U dient ingelogd te zijn om favorieten te kunnen toevoegen aan Mijn Jure
U kunt zich hier gratis registreren
Datum uitspraak:
Datum publicatie:
Zaaknummer:
Soort procedure:
Zittingsplaats:

Inhoudsindicatie:

Kort geding; hervatten van omgang bij Rotterdams omgangshuis

Uitspraak



GERECHTSHOF DEN HAAG

Afdeling civiel

Zaaknummer : 200.288.122/01

Zaak-/rolnummer rechtbank : C/10/606928 / KG ZA 20-1010

arrest van 20 juli 2021

inzake

[de man] ,

wonende te [woonplaats] ,appellant,hierna te noemen: de man,

advocaat: N.T. Vogelaar te ’s-Gravenzande

tegen

[de vrouw] ,

wonende te [woonplaats] ,geïntimeerde, hierna te noemen: de vrouw,

advocaat: mr. B.C. Pfeifle te Schiedam.

Het geding

Bij exploot van 4 januari 2021 is de man in hoger beroep gekomen van het vonnis van 14 december 2020 van de voorzieningenrechter in de rechtbank Rotterdam, gewezen tussen de man als eiser in conventie/verweerder in reconventie en de vrouw als gedaagde in conventie/eiseres in reconventie.

Voor het verloop van de procedure in eerste aanleg verwijst het hof naar blz. 1 van het genoemde vonnis.

In de appeldagvaarding heeft de man één grief geformuleerd tegen het bestreden vonnis.

Bij memorie van antwoord heeft de vrouw deze grief weersproken en op haar beurt incidenteel appel ingesteld.

Bij memorie van antwoord in het incidentele appel heeft de man verweer gevoerd.

Op verzoek van de man heeft het hof een mondelinge behandeling bepaald, die op 16 juni 2021 heeft plaatsgevonden. Daarbij zijn verschenen de partijen met hun advocaten en mevrouw [naam] namens de raad voor de kinderbescherming.

Partijen hebben vervolgens arrest gevraagd op grond van het procesdossier dat door de man in het geding is gebracht.

Beoordeling van het hoger beroep

Feiten

1. Het hof gaat uit van de volgende feiten. Partijen zijn [in] 2018 met elkaar een geregistreerd partnerschap aangegaan. Zij zijn de ouders van de minderjarige [naam] , geboren op [in] 2019 te [plaatsnaam] (hierna: [de minderjarige] ).

2. De man heeft een verzoekschrift tot ontbinding van het geregistreerd partnerschap ingediend.

## INGEVOERDE GEGEVENS
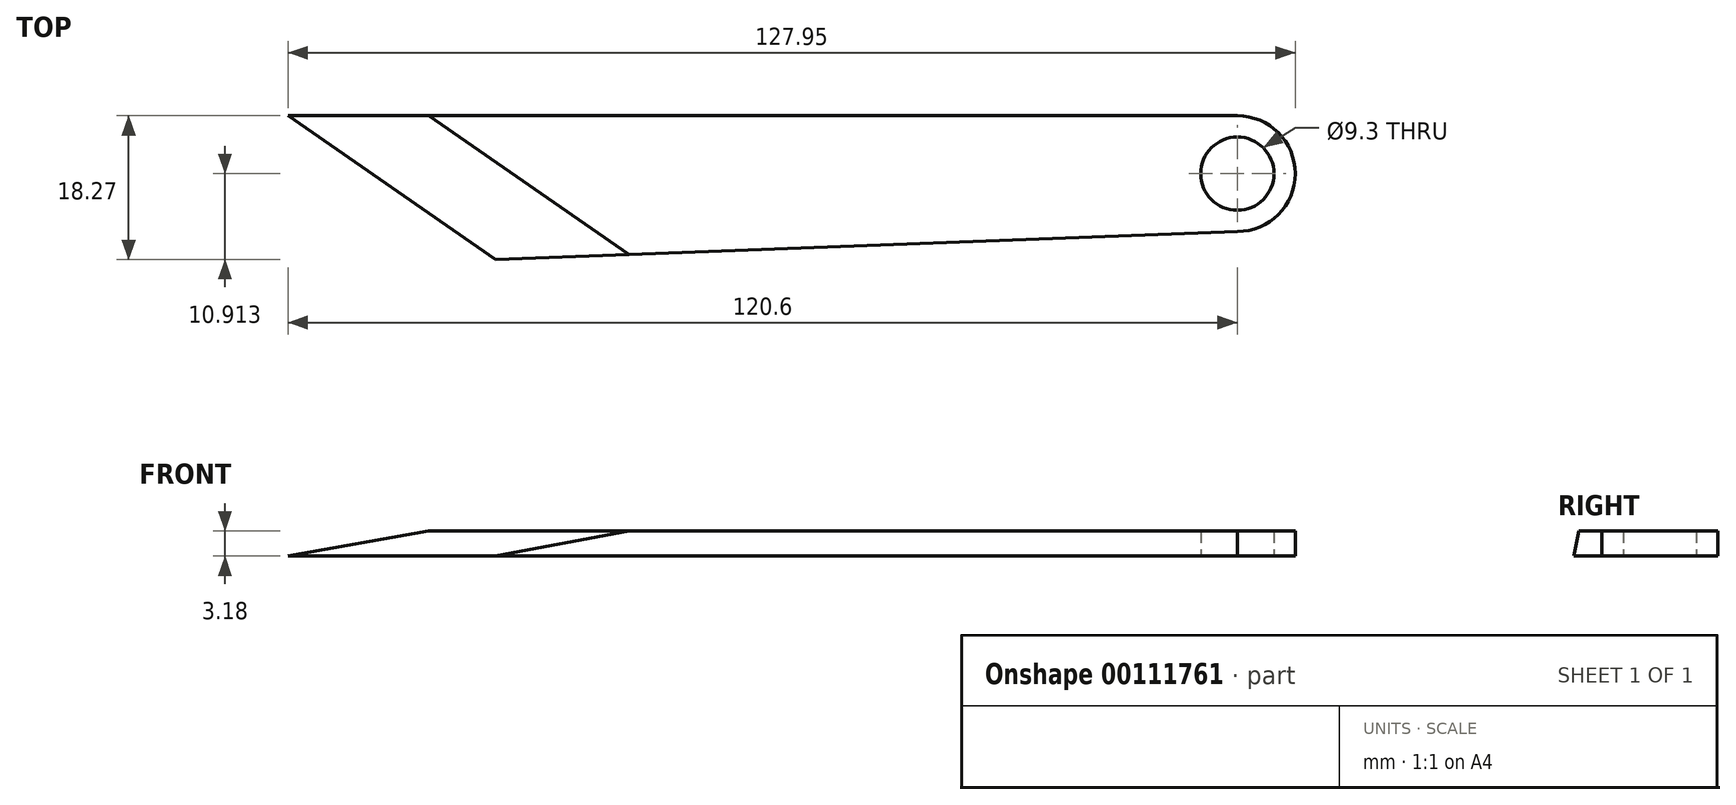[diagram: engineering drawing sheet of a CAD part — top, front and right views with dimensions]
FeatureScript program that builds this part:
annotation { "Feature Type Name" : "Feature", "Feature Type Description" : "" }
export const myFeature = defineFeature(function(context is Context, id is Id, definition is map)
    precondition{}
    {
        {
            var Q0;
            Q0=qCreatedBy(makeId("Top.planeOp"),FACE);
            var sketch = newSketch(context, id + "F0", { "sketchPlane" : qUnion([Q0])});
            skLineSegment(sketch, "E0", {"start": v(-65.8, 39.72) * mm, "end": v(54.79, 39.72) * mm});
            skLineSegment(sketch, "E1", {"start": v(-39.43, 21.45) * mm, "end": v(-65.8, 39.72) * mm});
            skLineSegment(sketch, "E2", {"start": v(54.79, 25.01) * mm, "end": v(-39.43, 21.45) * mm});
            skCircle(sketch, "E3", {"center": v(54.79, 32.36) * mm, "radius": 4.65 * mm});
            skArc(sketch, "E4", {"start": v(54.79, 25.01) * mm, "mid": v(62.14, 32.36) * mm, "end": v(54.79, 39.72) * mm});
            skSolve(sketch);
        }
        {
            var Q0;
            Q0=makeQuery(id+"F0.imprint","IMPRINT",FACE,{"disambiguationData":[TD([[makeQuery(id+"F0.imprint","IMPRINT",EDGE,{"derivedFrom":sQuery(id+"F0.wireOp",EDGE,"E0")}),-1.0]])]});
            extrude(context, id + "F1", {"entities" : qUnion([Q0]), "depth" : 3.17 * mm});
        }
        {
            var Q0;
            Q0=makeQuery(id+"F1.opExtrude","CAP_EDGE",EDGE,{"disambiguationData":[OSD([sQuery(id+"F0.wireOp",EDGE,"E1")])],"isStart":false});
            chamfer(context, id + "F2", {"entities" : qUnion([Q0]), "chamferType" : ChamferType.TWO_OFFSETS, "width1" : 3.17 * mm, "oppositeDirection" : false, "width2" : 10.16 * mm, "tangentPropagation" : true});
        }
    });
* * *
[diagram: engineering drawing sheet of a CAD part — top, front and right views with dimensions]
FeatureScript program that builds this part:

## UIT TE VOEREN TAKEN
**1)** Op welke datum vond volgens het arrest van het Haagse hof over de omgang de mondelinge behandeling plaats?
**2)** Geef een samenvatting van het arrest van het Haagse hof over de omgang in twee zinnen.
**3)** Schrijf het arrest van het Haagse hof over de omgang verder, te beginnen na de laatste zin die wordt getoond.

## ANTWOORDEN OP VOLGORDE
**1)** Op 16 juni 2021.

**2)** Bij exploot van 4 januari 2021 is de man met één grief in hoger beroep gekomen van het kortgedingvonnis van 14 december 2020 van de voorzieningenrechter in de rechtbank Rotterdam; de vrouw heeft die grief weersproken en zelf incidenteel appel ingesteld. Na een mondelinge behandeling op 16 juni 2021 stelt het hof vast dat partijen in 2018 een geregistreerd partnerschap zijn aangegaan, ouders zijn van een in 2019 geboren minderjarige en dat de man om ontbinding van het partnerschap heeft verzocht.

**3)**
3. Bij beschikking van 15 mei 2020 betreffende voorlopige voorzieningen heeft de rechtbank Rotterdam de volgende zorgregeling tussen de man en [de minderjarige] vastgesteld:

elke week van woensdag 07:00 uur tot donderdag 18:30 uur;

elke week op zaterdag of zondag in onderling overleg tussen partijen te bepalen van 10:00 uur tot 18:30 uur;

waarbij de vrouw [de minderjarige] brengt en ophaalt bij de man en partijen elkaar via een schriftje op de hoogte stellen van de dagelijkse gang van zaken rond [de minderjarige] .

4. Partijen hebben deze zorgregeling gewijzigd in die zin dat [de minderjarige] bij de man verblijft:

elke week van dinsdag 07:30 uur tot woensdag 18:30 uur;

elke zaterdag van 09:30 uur tot 18:30 uur.

5. Op 17 oktober 2020 heeft tussen partijen een incident plaatsgevonden. Als gevolg hiervan is de man door de politierechter veroordeeld wegens mishandeling van de vrouw. Aan de man is een taakstraf opgelegd. De man is van deze veroordeling in hoger beroep gekomen.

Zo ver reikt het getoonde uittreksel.